Given a tuning of a primitive (i.e. single-period) MOS pattern aLbsE with arbitrary equave E in a specific tuning (i.e. with a specific hardness value for L/s), we may define two types of notes "in the cracks of" interval categories defined by aLbsE:

  1. Given 1 ≤ k ≤ a + b − 1, the neutral k-mosstep or k-step (abbrev. nkms, nks) is the interval exactly halfway between the smaller k-step and the larger k-step of the MOS. When the MOS is generated by a (perfect) k-step, this may instead be called the semiperfect k-step (abbrev. sPks), since it is halfway between the perfect and imperfect (either diminished or augmented, depending on whether the generator is bright or dark) k-step. Depending on whether the imperfect generator is augmented or diminished, the corresponding semiperfect generator may be called semiaugmented or semidiminished.
    We use semichroma for the quantity c/2 where c = L − s is the chroma of the MOS. The semichroma represents the difference between ordinary MOS intervals and their neutralized counterparts, in the sense that the following holds for a given interval class of k-steps between 1-steps and (a + b − 1)-steps, inclusive:
    neutral k-step = smaller k-step + c/2 = larger k-step − c/2
  2. Given 0 ≤ k ≤ a + b − 1, and assuming that the larger k-step < the smaller (k + 1)-step, the interordinal between k-steps and (k + 1)-steps, denoted k×(k + 1)(m)s (read "k cross (k + 1) (mos)step" or "k inter (k + 1) (mos)step"), is the interval exactly halfway between the larger k-step and the smaller (k + 1)-step.
    If the smaller (k + 1)-step is strictly larger than the larger k-step in basic aLbs, k×(k + 1) is called a proper interordinal; otherwise, it is called an improper interordinal. If a > b, then aLbsE has a + 1 proper interordinals, including 0×1ms and (a+b−1)×(a+b)ms.
    We call s/2 (or 0×1ms) the interizer[idiosyncratic term]. The interizer is of note since the following holds for any proper interordinal interval k-inter-(k + 1)-step:
    k-inter-(k + 1)-step = larger k-step + s/2 = smaller (k + 1)-step − s/2.

Neutral k-steps generalize neutral interval categories based on the diatonic MOS, which are:

  • neutral 1-diastep = neutral 2nd (A-(Bd)
  • neutral 2-diastep = neutral 3rd (A-Ct)
  • semiperfect 3-diastep = semiperfect 4th (A-Dt)
  • semiperfect 4-diastep = semiperfect 5th (A-Ed)
  • neutral 5-diastep = neutral 6th (A-Ft)
  • neutral 6-diastep = neutral 7th (A-Gt)
◆ ◆ ◆ ◆ ◆ ◆ ◆
▶ [Problem to solve]: Please edit the passage of the page extract between "Neutral k-steps generalize" and "neutral 7th (A-Gt)", inclusive, replacing "semiperfect" with "half-perfect", and write out the result.

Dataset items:
◆ ◆ ◆ ◆ ◆ ◆ ◆
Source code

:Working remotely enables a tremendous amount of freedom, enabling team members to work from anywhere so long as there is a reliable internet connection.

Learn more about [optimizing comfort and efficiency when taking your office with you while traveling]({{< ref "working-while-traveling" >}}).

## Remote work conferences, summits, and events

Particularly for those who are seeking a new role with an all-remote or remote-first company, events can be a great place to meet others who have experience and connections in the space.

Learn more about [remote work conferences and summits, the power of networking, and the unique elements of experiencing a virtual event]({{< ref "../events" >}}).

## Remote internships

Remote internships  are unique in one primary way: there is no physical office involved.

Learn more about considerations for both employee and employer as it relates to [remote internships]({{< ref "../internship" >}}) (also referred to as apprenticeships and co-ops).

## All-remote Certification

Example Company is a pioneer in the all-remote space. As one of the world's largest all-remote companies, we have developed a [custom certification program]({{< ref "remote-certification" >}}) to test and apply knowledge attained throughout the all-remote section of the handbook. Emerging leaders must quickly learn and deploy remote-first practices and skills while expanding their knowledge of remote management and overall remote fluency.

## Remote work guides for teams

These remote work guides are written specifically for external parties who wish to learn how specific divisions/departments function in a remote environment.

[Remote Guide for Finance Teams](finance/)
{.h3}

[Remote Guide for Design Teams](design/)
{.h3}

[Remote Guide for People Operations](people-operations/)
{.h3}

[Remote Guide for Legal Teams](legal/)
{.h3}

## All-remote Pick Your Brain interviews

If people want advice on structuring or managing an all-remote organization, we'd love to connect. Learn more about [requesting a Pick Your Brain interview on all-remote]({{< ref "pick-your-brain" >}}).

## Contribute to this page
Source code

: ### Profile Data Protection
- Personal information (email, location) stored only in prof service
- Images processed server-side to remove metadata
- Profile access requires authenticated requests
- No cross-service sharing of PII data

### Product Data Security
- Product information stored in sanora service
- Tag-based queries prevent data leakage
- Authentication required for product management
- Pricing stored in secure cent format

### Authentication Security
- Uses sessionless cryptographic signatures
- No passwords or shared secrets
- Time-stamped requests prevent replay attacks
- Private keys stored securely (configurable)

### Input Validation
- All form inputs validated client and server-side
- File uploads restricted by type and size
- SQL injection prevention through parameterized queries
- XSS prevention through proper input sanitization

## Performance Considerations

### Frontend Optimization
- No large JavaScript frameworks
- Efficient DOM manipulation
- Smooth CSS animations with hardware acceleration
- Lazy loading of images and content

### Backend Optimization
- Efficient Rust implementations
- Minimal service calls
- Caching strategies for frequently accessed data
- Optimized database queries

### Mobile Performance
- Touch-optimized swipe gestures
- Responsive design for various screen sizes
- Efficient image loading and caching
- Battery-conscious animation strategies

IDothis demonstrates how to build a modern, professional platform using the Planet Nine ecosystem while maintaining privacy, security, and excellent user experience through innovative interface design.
◆ ◆ ◆ ◆ ◆ ◆ ◆
▶ [The answer]:
Neutral k-steps generalize neutral interval categories based on the diatonic MOS, which are:

  • neutral 1-diastep = neutral 2nd (A-(Bd)
  • neutral 2-diastep = neutral 3rd (A-Ct)
  • half-perfect 3-diastep = half-perfect 4th (A-Dt)
  • half-perfect 4-diastep = half-perfect 5th (A-Ed)
  • neutral 5-diastep = neutral 6th (A-Ft)
  • neutral 6-diastep = neutral 7th (A-Gt)